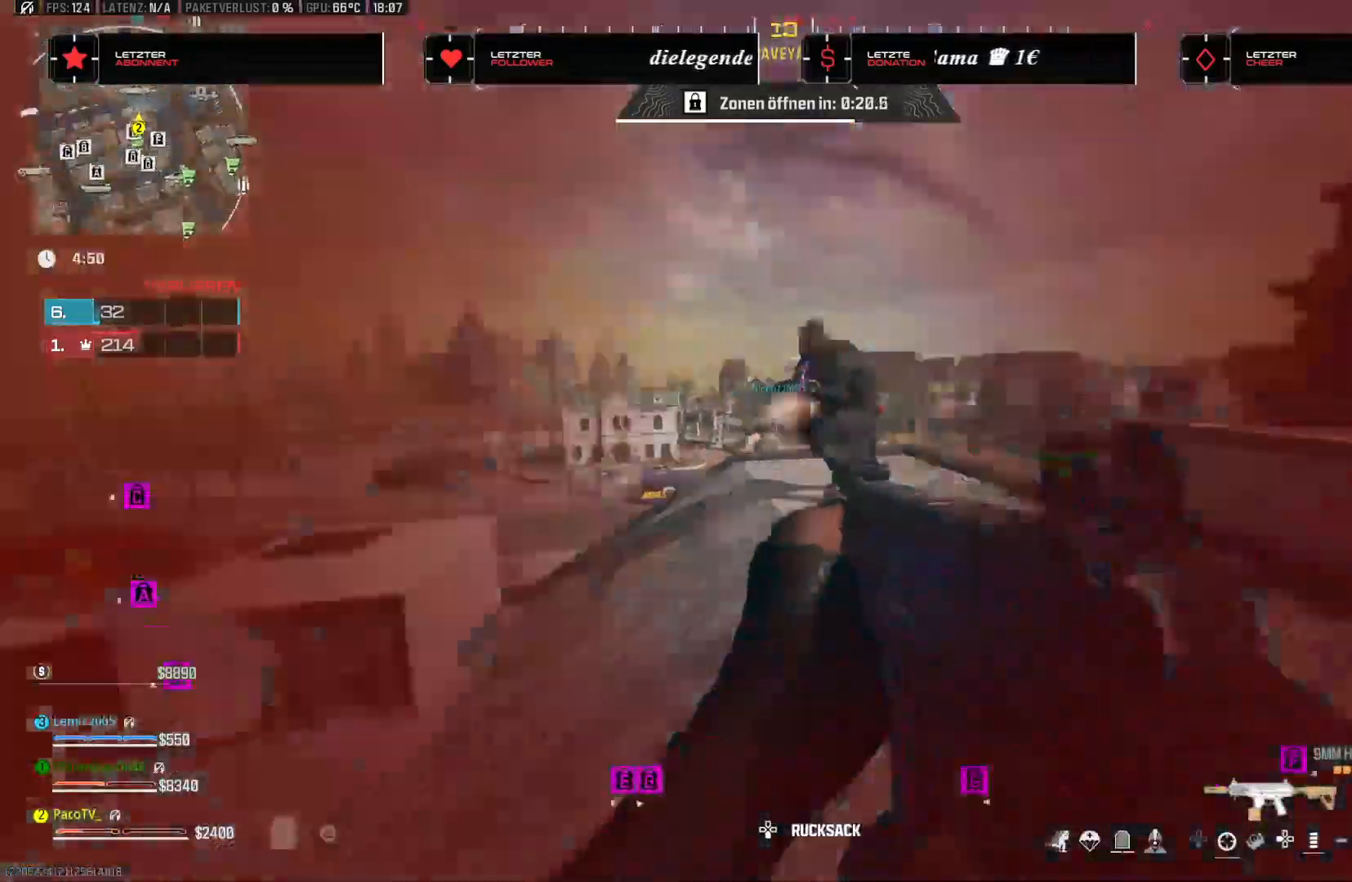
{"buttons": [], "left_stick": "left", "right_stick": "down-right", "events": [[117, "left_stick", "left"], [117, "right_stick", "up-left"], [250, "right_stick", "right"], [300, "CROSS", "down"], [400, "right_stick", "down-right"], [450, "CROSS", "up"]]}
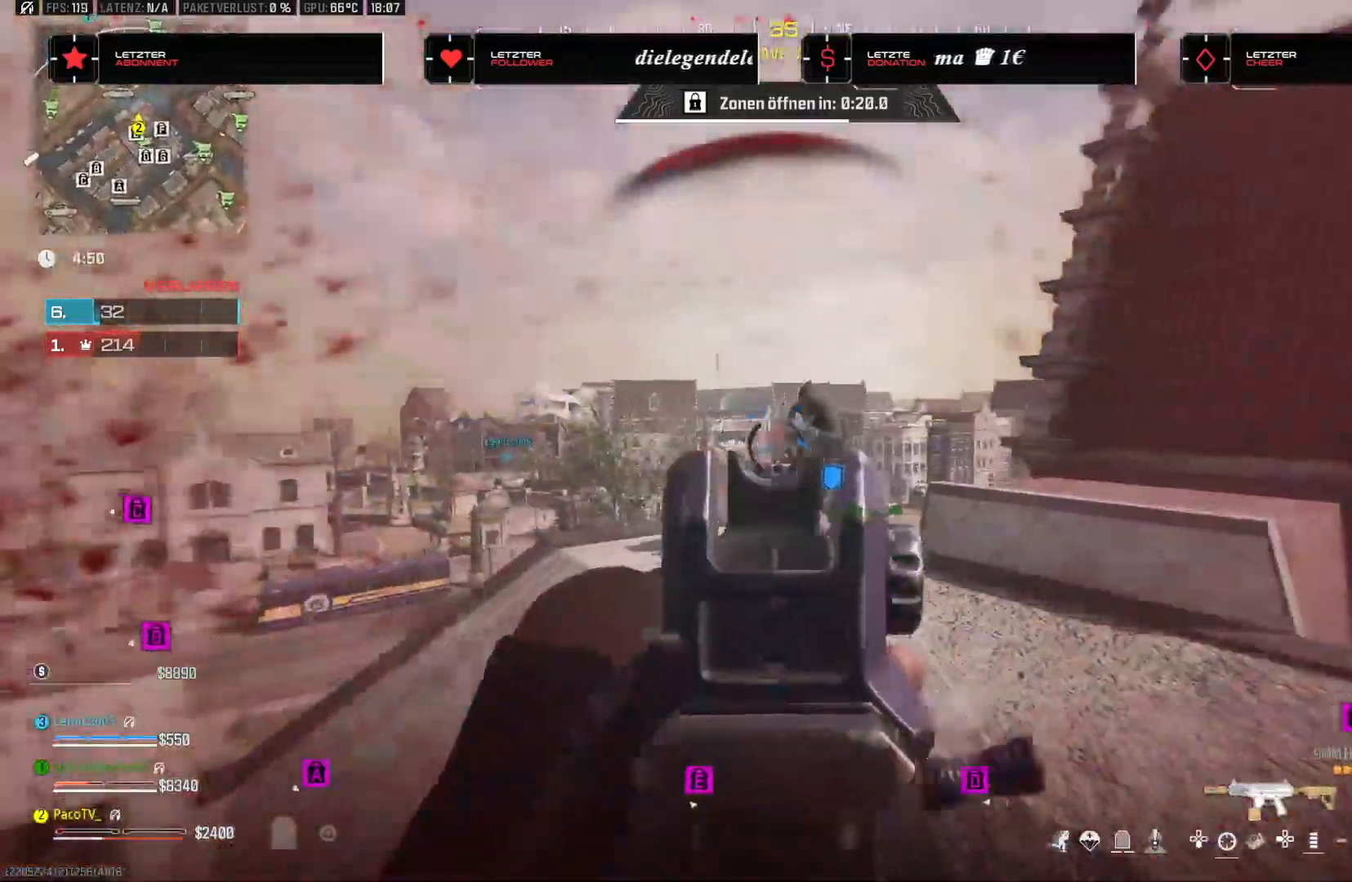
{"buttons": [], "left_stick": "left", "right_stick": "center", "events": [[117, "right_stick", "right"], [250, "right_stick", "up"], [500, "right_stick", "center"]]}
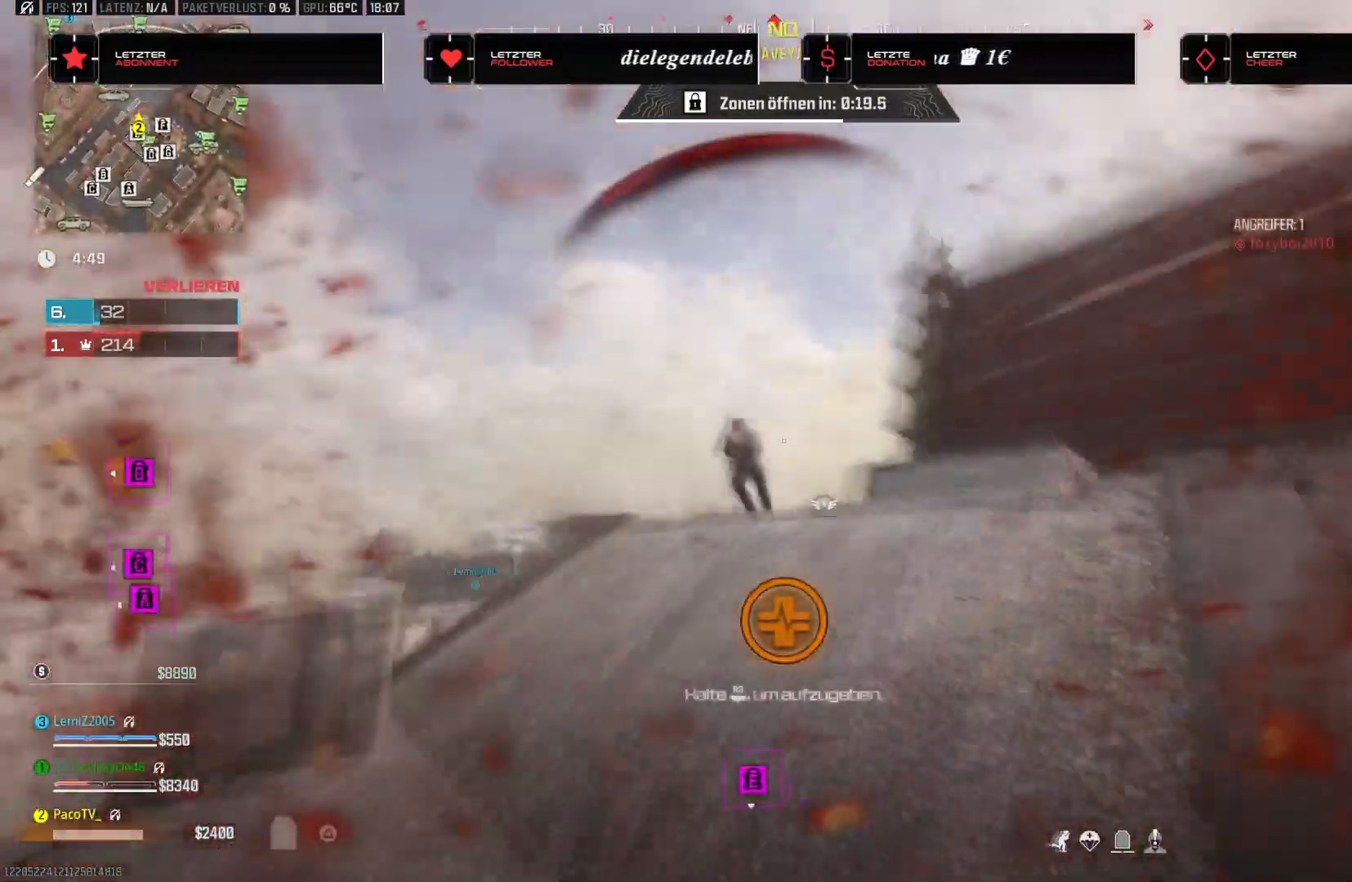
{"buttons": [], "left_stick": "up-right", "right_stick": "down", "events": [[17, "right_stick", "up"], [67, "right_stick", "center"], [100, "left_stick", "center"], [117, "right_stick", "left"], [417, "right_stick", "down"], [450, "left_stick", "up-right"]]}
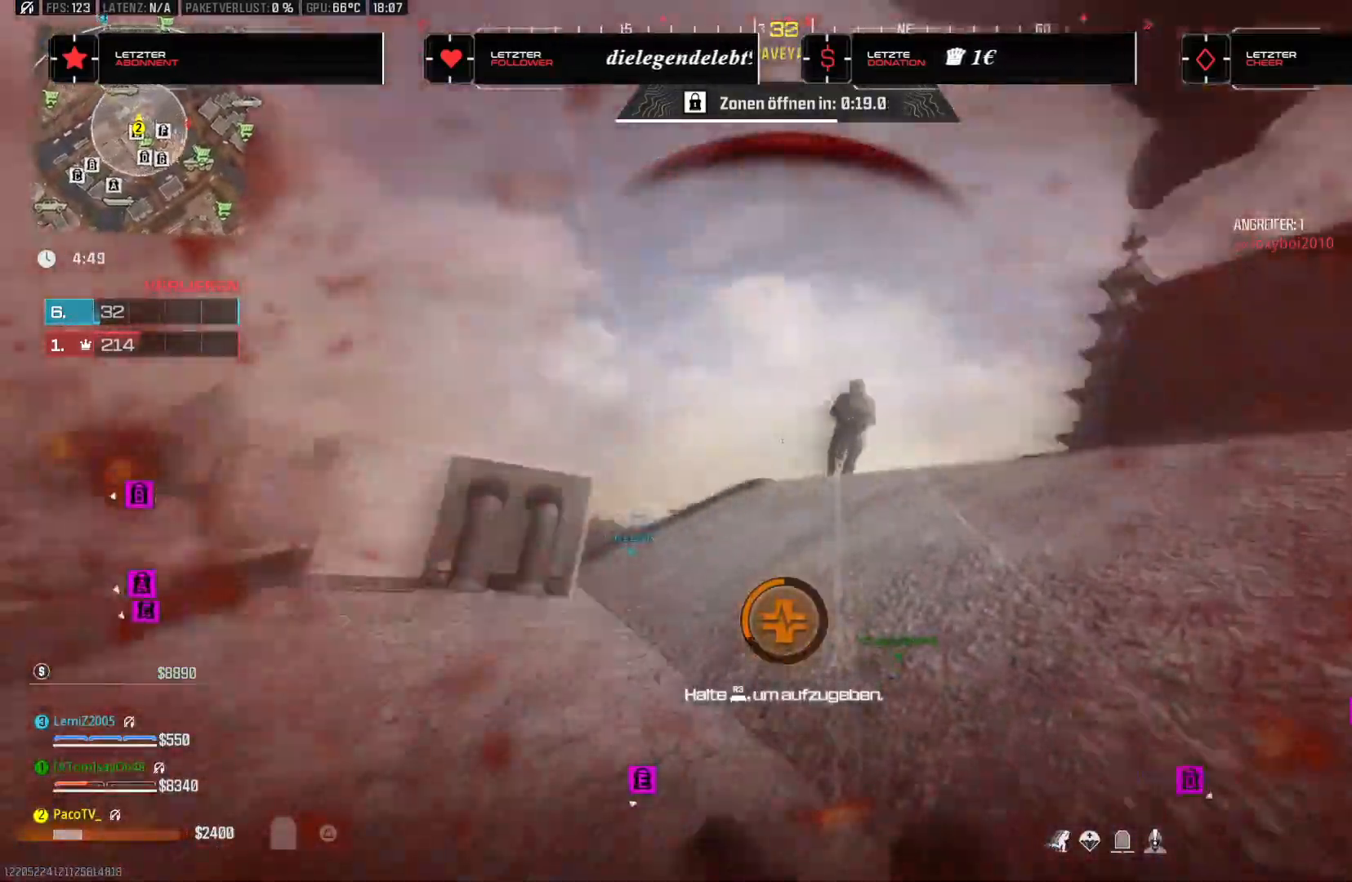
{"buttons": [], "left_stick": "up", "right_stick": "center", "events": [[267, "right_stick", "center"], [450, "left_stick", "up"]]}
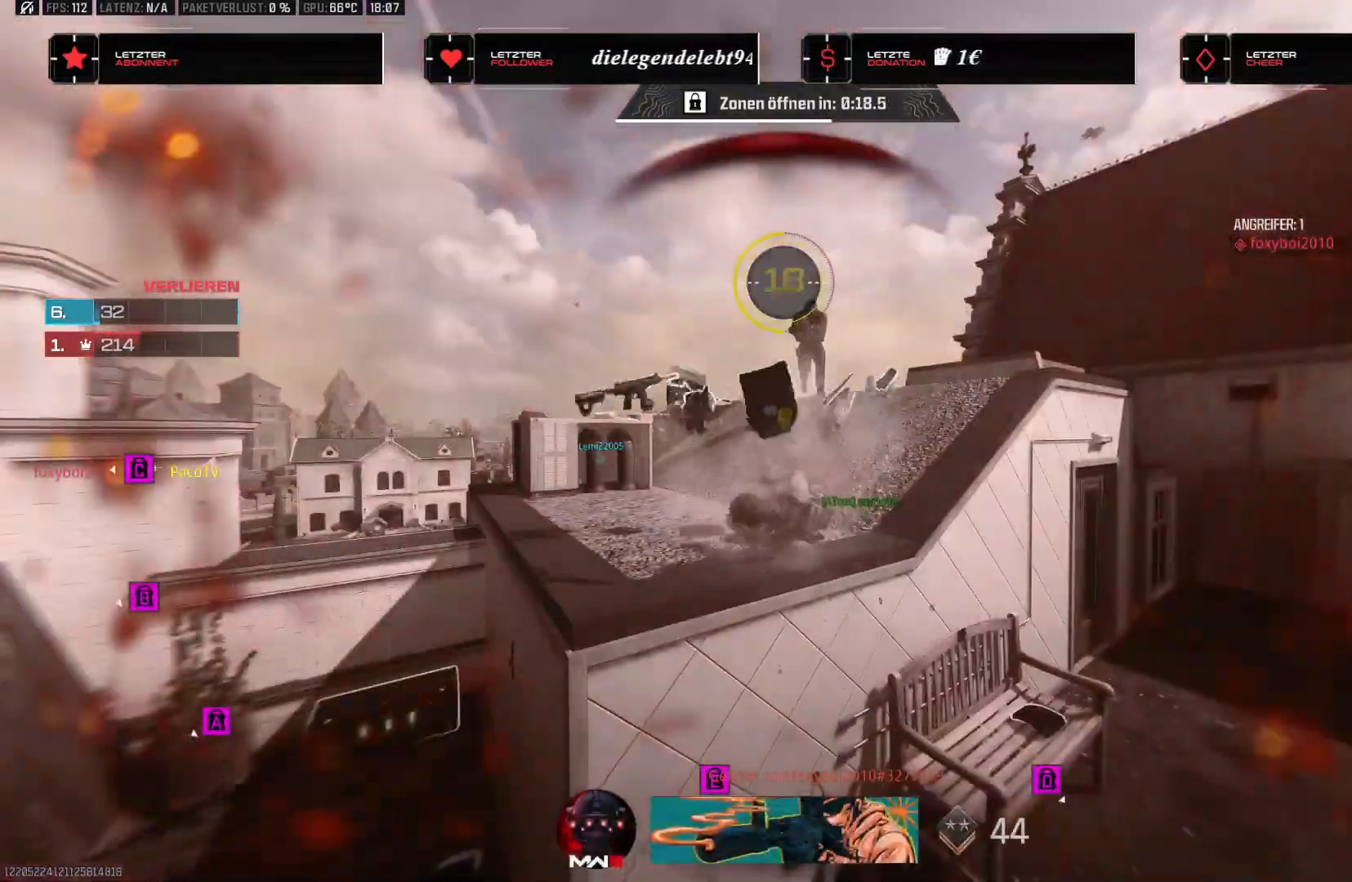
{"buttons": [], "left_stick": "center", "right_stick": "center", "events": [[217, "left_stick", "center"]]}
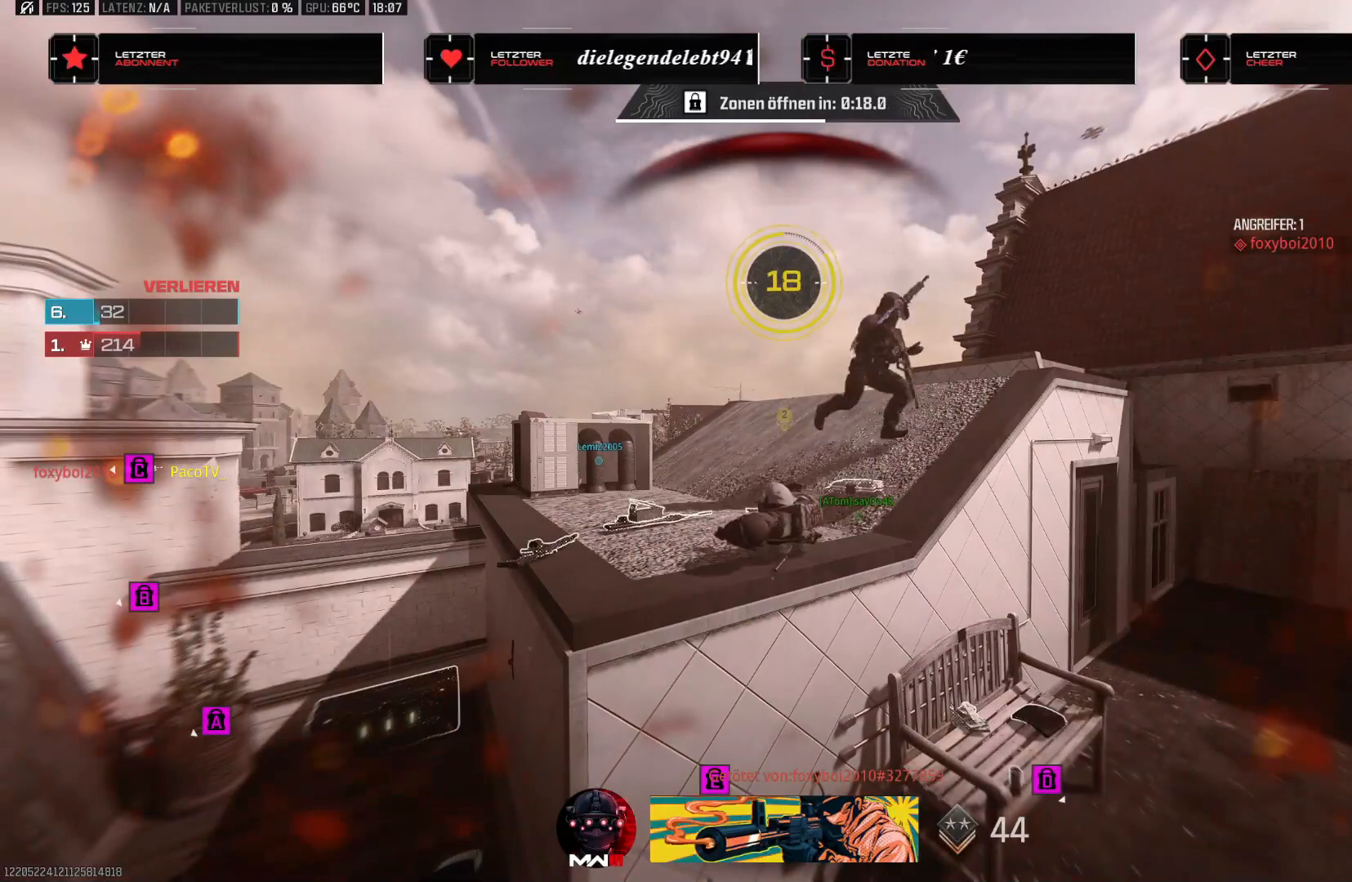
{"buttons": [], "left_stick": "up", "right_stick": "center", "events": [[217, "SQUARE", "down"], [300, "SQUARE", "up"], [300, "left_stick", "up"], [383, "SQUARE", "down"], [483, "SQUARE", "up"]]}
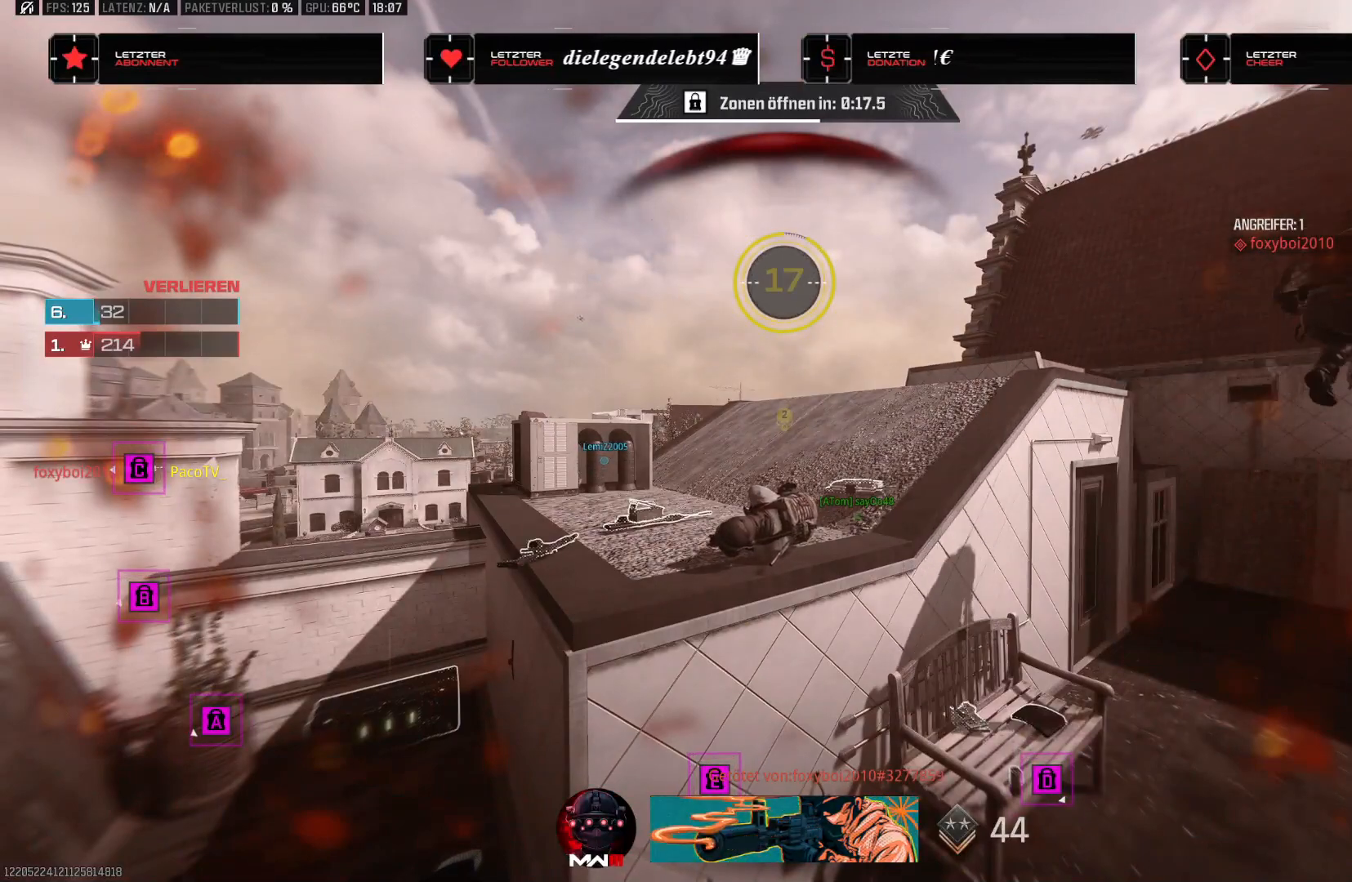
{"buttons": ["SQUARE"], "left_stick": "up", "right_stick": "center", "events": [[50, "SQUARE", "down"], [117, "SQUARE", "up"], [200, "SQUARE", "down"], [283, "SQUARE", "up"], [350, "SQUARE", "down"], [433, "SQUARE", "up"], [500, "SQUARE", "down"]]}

-------

◆ THE PROBLEM: Whenever the string "SQUARE" turns up in a line of the data, copy that line.

◆ WORKED SOLUTION:
{"buttons": [], "left_stick": "up", "right_stick": "center", "events": [[217, "SQUARE", "down"], [300, "SQUARE", "up"], [300, "left_stick", "up"], [383, "SQUARE", "down"], [483, "SQUARE", "up"]]}
{"buttons": ["SQUARE"], "left_stick": "up", "right_stick": "center", "events": [[50, "SQUARE", "down"], [117, "SQUARE", "up"], [200, "SQUARE", "down"], [283, "SQUARE", "up"], [350, "SQUARE", "down"], [433, "SQUARE", "up"], [500, "SQUARE", "down"]]}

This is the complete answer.